● TEXT SHOWN:
□ □ □ □

The Company's derivatives are over-the-counter instruments with liquid markets. The Company determines the fair values of its derivatives based on quoted market prices or pricing models using current market rates. The amounts exchanged are calculated by reference to the notional amounts and by other terms of the derivatives, such as interest rates, foreign currency exchange rates, commodity rates or other financial indices. See Note 13 for additional information on the fair value of the Company’s derivatives.
The Company regularly evaluates the carrying value of its investments. The carrying amount of investments without readily determinable fair values was $68.0 million at September 30, 2023.
The fair value of the Company’s cash, accounts receivable, securitized accounts receivable and related facility, prepaid expenses and other current assets, accounts payable, accrued expenses, customer deposits and short-term borrowings approximate their respective carrying values due to the short-term maturities of the instruments. The carrying value of the Company’s debt obligations approximates fair value as the interest rates on the debt are variable market based interest rates that reset on a monthly basis. These are each Level 2 fair value measurements, except for cash, which is a Level 1 fair value measurement.
4. Stockholders' Equity
The Company announced on February 4, 2016 that its Board of Directors (the "Board") approved a stock repurchase program (as updated from time to time, the "Program") authorizing the Company to repurchase its common stock from time to time until February 1, 2024. On October 25, 2022, the Company announced the Board increased the aggregate size of the Program by $1.0 billion to $7.1 billion. Since the beginning of the Program through September 30, 2023, 28,314,820 shares have been repurchased for an aggregate purchase price of $6.4 billion, leaving the Company up to $0.7 billion of remaining authorization available under the Program for future repurchases in shares of its common stock.

□ □ □ □

● DATA SEGMENT:
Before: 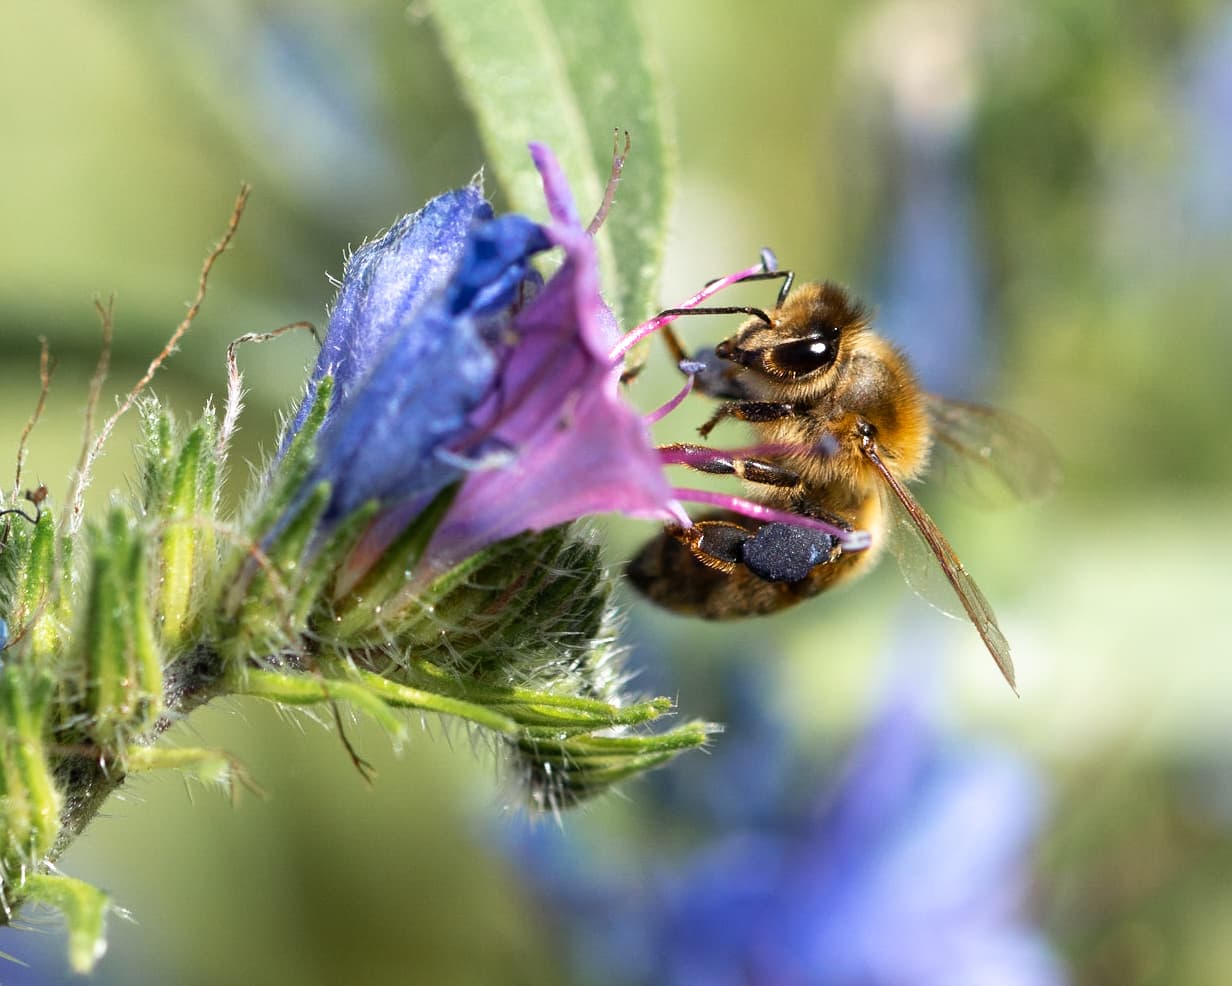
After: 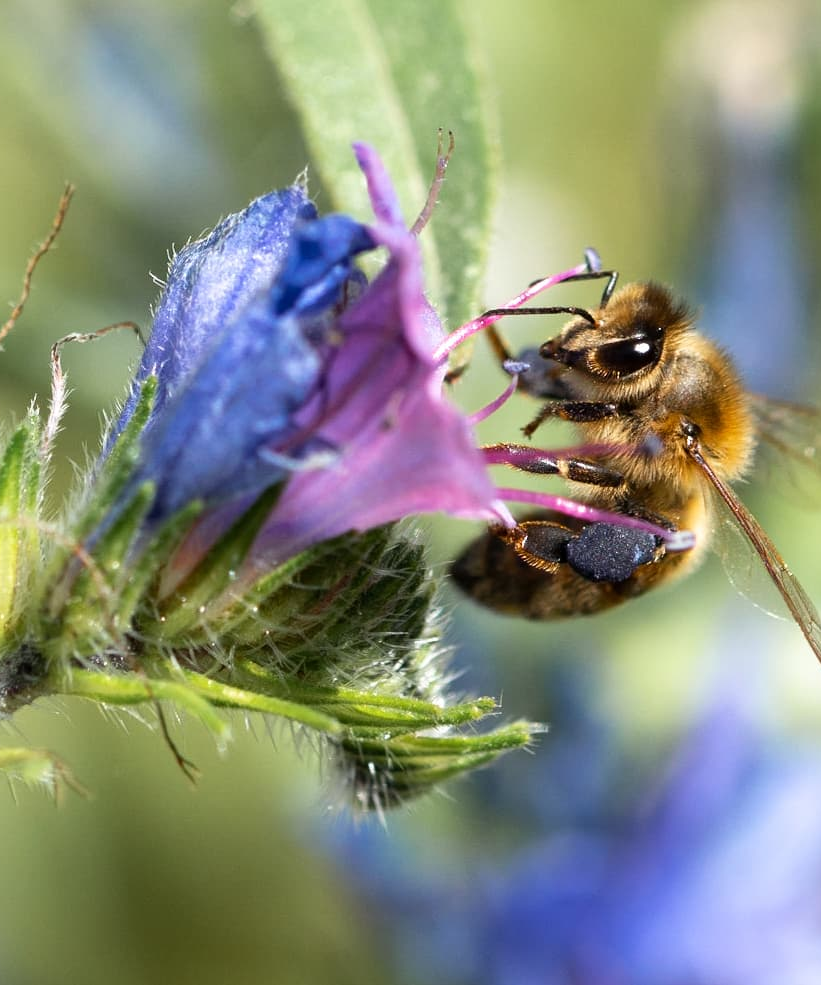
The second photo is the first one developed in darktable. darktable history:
crop and rotate: left 14.359%, right 18.926%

□ □ □ □

● TASK INSTRUCTIONS:
1 – In the financial text, what was the carrying amount of investments without readily determinable fair values at September 30, 2023?
2 – Extract from the financial text the stretch from "The fair value of the Company’s cash, accounts" through "fair value measurement.".

● RESPONSES FOR EACH TASK:
1 – $68.0 million

2 –
The fair value of the Company’s cash, accounts receivable, securitized accounts receivable and related facility, prepaid expenses and other current assets, accounts payable, accrued expenses, customer deposits and short-term borrowings approximate their respective carrying values due to the short-term maturities of the instruments. The carrying value of the Company’s debt obligations approximates fair value as the interest rates on the debt are variable market based interest rates that reset on a monthly basis. These are each Level 2 fair value measurements, except for cash, which is a Level 1 fair value measurement.